Comparison of [68Ga]PSMA-11 uptake between wild-type (wt) and PSMA null mice. PET/CT overlay of both axial (left) and coronal (right) cuts through the parotid (and some submandibular, axial view) glands. 200 \(\mu\)Ci (7.4 MBq) of the radioligand was injected intravenously via tail vein. A 5-min static microPET imaging was performed one-hour post-injection with the two mice scanned side-by-side and displayed at the same scale. The nasal-lacrimal uptake in wt mice (coronal view) was also noticed. Upper left inset: genotyping of several different mice to demonstrate knockout (KO), heterozygosity (hetero), or wild-type (wt) status. To the right of red vertical line are controls

So, how do we reconcile with the experimental results presented in the short communication [1]?
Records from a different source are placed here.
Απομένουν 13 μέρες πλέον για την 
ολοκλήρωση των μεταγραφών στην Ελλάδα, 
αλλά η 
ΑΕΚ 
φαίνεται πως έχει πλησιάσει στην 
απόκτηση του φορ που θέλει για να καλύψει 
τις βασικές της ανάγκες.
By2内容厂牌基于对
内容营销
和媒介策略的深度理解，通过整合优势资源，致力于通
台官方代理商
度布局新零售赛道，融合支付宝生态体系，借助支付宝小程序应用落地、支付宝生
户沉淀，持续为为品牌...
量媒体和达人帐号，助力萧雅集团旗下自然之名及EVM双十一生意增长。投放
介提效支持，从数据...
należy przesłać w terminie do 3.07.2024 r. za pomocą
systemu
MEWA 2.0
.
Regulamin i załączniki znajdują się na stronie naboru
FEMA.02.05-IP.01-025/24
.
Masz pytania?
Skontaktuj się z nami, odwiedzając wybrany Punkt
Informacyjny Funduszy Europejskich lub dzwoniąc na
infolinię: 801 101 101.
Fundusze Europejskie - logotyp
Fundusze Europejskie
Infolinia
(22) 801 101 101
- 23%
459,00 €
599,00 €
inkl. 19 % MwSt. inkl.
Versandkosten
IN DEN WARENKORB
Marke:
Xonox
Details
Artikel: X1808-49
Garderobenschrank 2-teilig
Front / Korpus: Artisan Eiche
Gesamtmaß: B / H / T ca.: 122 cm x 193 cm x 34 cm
Staring from Fig. 1 of the Short Communication: is Compound 1 behaving exactly the same as PSMA-617? Is there any change in the lipophilicity (logP value) or charge of Compound 1 compared to the original PSMA-617? These would have implications in radiotracer kinetics and biodistribution and maybe internalization. As mentioned above, the binding affinity of 2-PMPA is tenfold better for GCP II (PSMA or NAALAD) than for GCP III (NAALAD2) [2]. The experimental results (KD) with Compound 1 were in line with similar fold difference (0.15 vs. 0.9) although the values of the constants were not the same, which might be explained by the use of recombinant expression discussed above.
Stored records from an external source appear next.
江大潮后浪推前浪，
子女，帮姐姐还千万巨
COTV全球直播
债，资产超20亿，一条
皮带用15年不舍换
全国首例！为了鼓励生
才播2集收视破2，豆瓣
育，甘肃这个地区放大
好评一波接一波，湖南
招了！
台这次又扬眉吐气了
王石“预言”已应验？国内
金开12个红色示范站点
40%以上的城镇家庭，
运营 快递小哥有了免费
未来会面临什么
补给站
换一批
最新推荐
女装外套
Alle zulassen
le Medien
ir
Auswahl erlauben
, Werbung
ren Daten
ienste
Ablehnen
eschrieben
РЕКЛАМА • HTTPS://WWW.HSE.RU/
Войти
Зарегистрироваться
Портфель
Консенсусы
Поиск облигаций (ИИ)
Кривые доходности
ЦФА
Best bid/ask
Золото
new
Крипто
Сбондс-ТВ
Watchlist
In Fig. 2 (the antibodies): there are a few anti-PSMA antibodies (from Leica or Dako) used by many either clinically or experimentally, but why the authors used HPA010593, which did not detect any PSMA in the salivary glands according to Protein Atlas (https://www.proteinatlas.org/ENSG00000086205-FOLH1/tissue/salivary+gland)? Is HPA060802 specific for GCP III without cross-over to GCP II? Antibody specificity in differentiating GCP II vs. GCP II has been a problem [14].

Interestingly, a prior publication [15] listed an aminopeptidase, the NAALADase-like protein (NAALADaseL or NAALADL1), as one of the alternative target proteins for urea-based PSMA-targeting radioligands. Yet, this communication [1] showed in its Fig. 1C that NAALADaseL is not an “off-target” for the PSMA ligands.